Which lines run from the line with "Panel set 2: 3-D, field" to the end of the entries? Write out exactly those, leaving out the pictures.
○ ○ ○
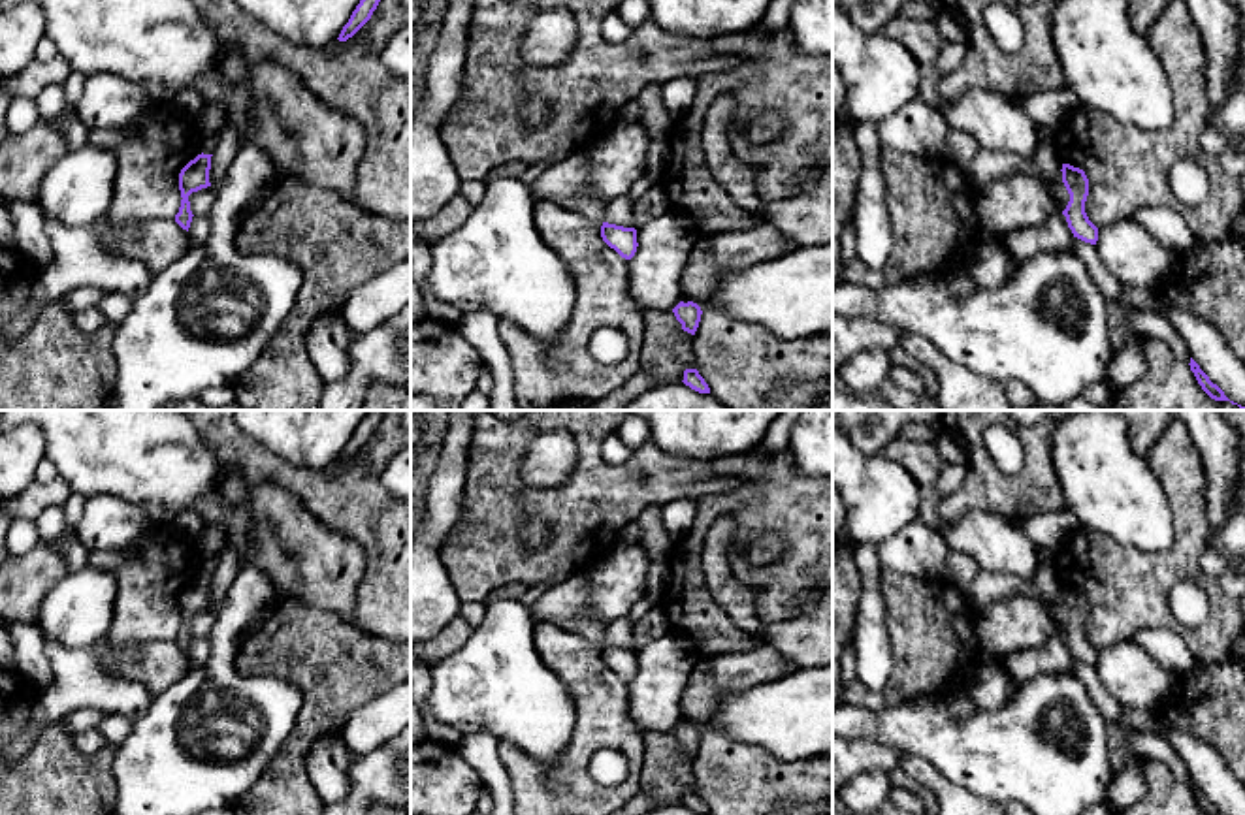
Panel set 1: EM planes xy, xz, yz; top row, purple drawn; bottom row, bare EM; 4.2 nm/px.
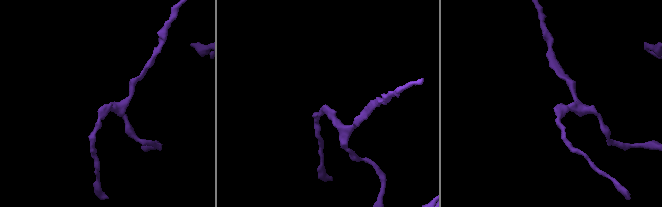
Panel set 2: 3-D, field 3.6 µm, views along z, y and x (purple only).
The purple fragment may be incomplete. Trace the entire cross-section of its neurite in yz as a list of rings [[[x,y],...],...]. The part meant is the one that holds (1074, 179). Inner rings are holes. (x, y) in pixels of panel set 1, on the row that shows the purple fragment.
[[[1062,164],[1062,183],[1070,194],[1070,201],[1062,215],[1066,216],[1068,228],[1074,237],[1096,245],[1098,228],[1089,220],[1085,213],[1085,201],[1089,196],[1089,179],[1083,169],[1070,164]]]

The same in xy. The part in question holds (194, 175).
[[[203,152],[198,154],[179,173],[179,190],[183,200],[179,213],[175,215],[175,222],[186,232],[194,216],[190,211],[188,196],[192,192],[211,186],[209,183],[211,156],[213,154],[203,154]]]

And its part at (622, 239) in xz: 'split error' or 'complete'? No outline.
complete

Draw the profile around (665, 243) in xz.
[[[672,209],[637,230],[639,247],[627,260],[637,307],[672,311],[682,301],[680,277],[697,239],[693,220]]]

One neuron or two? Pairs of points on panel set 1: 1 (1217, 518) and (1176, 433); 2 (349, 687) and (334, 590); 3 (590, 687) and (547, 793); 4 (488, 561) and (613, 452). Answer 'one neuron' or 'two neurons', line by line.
1: two neurons
2: two neurons
3: one neuron
4: two neurons

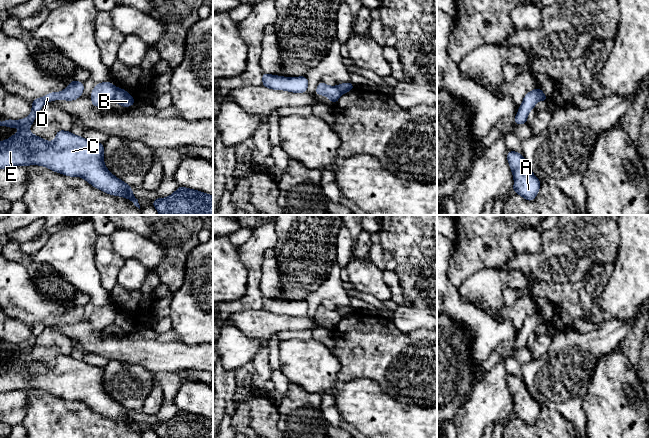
○ ○ ○
RESPONSE BELOW
Panel set 2: 3-D, field 3.6 µm, views along z, y and x (purple only).
The purple fragment may be incomplete. Trace the entire cross-section of its neurite in yz as a list of rings [[[x,y],...],...]. The part meant is the one that holds (1074, 179). Inner rings are holes. (x, y) in pixels of panel set 1, on the row that shows the purple fragment.
[[[1062,164],[1062,183],[1070,194],[1070,201],[1062,215],[1066,216],[1068,228],[1074,237],[1096,245],[1098,228],[1089,220],[1085,213],[1085,201],[1089,196],[1089,179],[1083,169],[1070,164]]]

The same in xy. The part in question holds (194, 175).
[[[203,152],[198,154],[179,173],[179,190],[183,200],[179,213],[175,215],[175,222],[186,232],[194,216],[190,211],[188,196],[192,192],[211,186],[209,183],[211,156],[213,154],[203,154]]]

And its part at (622, 239) in xz: 'split error' or 'complete'? No outline.
complete

Draw the profile around (665, 243) in xz.
[[[672,209],[637,230],[639,247],[627,260],[637,307],[672,311],[682,301],[680,277],[697,239],[693,220]]]

One neuron or two? Pairs of points on panel set 1: 1 (1217, 518) and (1176, 433); 2 (349, 687) and (334, 590); 3 (590, 687) and (547, 793); 4 (488, 561) and (613, 452). Answer 'one neuron' or 'two neurons', line by line.
1: two neurons
2: two neurons
3: one neuron
4: two neurons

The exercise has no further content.